The remaining measurements are used to test Bell’s inequality on the EPR system. If violation is found, they will conclude that there has been no eavesdropping, and so the key is secure. However, if Bell’s inequalities are obeyed, that is a sign that there has been an eavesdropper. The point is that the result of eavesdropping effectively creates a hidden variable, because it collapses a superposition of different states into a single state, which corresponds to the value of the hidden variable, and which in turn causes Bell’s inequalities to be obeyed.

We now turn to practical implementation of the BB84 scheme, and the first such implementation was by Bennett and Brassard [3] themselves in 1989. Weak polarized pulses were transmitted through free space over a distance of about 30 cm. The bit rate was slow and system errors were about 4%, but the key distillation worked efficiently. As Brassard later admitted, any potential Eve would have had a tremendous advantage; the devices used to put the photons into different polarization states gave very different noises depending on the state involved!

But, despite the practical limitations, this was actually an extremely important achievement for quantum information theory. As Deutsch remarked, it was the very first time that a device of any type had been produced with capabilities exceeding those of a Turing machine.

However, it is in any case clear that, while achievement of the useful quantum computer may be decades away, making quantum cryptography useful imposes comparatively few demands on the experimenter. It is relatively straightforward to make the scheme work in a laboratory, and the significant step has been to make it work in a practical and challenging application.

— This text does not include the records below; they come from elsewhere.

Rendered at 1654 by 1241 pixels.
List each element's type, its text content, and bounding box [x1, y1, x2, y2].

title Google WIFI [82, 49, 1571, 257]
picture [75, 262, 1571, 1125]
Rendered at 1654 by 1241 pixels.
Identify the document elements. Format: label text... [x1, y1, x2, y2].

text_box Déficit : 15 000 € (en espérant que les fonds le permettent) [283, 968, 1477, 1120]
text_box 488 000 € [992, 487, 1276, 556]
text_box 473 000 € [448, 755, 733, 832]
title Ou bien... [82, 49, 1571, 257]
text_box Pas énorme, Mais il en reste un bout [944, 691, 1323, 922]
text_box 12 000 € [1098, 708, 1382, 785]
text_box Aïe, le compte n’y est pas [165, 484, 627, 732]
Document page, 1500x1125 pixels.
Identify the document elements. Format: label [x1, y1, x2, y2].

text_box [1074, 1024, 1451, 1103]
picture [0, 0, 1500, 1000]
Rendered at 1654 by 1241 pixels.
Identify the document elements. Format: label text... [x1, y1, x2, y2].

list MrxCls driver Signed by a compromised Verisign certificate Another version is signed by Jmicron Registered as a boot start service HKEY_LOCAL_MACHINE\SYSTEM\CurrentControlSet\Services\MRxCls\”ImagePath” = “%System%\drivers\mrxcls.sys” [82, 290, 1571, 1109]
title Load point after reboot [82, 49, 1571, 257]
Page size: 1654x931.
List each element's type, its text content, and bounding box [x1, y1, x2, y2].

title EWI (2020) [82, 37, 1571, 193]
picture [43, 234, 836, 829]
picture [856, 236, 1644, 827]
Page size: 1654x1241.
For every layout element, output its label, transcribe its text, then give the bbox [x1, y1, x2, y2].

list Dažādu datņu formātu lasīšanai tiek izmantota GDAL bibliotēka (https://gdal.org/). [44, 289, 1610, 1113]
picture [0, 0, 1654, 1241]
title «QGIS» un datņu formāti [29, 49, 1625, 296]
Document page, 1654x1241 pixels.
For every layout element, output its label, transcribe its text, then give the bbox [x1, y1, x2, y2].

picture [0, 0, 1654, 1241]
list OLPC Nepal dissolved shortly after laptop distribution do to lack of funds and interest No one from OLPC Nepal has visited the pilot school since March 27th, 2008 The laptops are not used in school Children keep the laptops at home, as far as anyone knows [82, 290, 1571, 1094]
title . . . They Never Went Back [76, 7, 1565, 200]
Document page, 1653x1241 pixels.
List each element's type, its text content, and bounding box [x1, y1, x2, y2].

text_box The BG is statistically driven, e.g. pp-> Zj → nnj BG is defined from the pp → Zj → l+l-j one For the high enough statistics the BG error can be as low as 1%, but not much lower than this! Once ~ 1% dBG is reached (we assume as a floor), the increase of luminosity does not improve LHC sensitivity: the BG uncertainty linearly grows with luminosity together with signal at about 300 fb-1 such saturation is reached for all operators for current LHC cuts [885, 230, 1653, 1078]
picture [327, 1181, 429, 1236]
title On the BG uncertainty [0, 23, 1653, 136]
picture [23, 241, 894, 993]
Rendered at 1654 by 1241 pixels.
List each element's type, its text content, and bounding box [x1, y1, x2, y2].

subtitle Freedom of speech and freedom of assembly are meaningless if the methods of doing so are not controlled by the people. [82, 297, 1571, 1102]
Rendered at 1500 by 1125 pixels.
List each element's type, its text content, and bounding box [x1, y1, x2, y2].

The group that has performed the most work to this end is that of Gisin, and this work has followed on from that done on checking Bell’s inequalities described in Chapter 11 in a very natural way. In 1996 [4], a quantum key was shared by users 23 km apart across Lake Geneva. The connector was standard Swiss Telecom optical fibre, and the normal telecommunication wavelength of 1.3 x 10-6 m was used. The key was encoded in very weak laser pulses, each pulse carrying on average only 0.12 photons.

In other interesting work, Richard Hughes’ group at Los Alamos has demonstrated quantum cryptography in free space over a distance of about 1.0 km in broad daylight [5]. Possible problems from a high background of photons from the Sun and a turbulent atmosphere were overcome by a careful choice of experimental parameters. The atmosphere has a high transmission window for photons around 7.7 x 10-7 m, and it has little effect on the polarization states of photons, while the periods involved in atmospheric turbulence are long enough that its effect on Hughes’ experiment could be compensated for. This is a very exciting development because it implies that perfectly secure communication between the Earth and a satellite may be possible.

Meanwhile on Earth itself, quantum cryptography is gradually coming into use for civic and commercial security. In October 2007, for example, during the Swiss National Elections, Gisin took charge of the process, made secure by quantum cryptography, by which the Geneva canon counted the votes and communicated the result between the polling station and the counting office [6].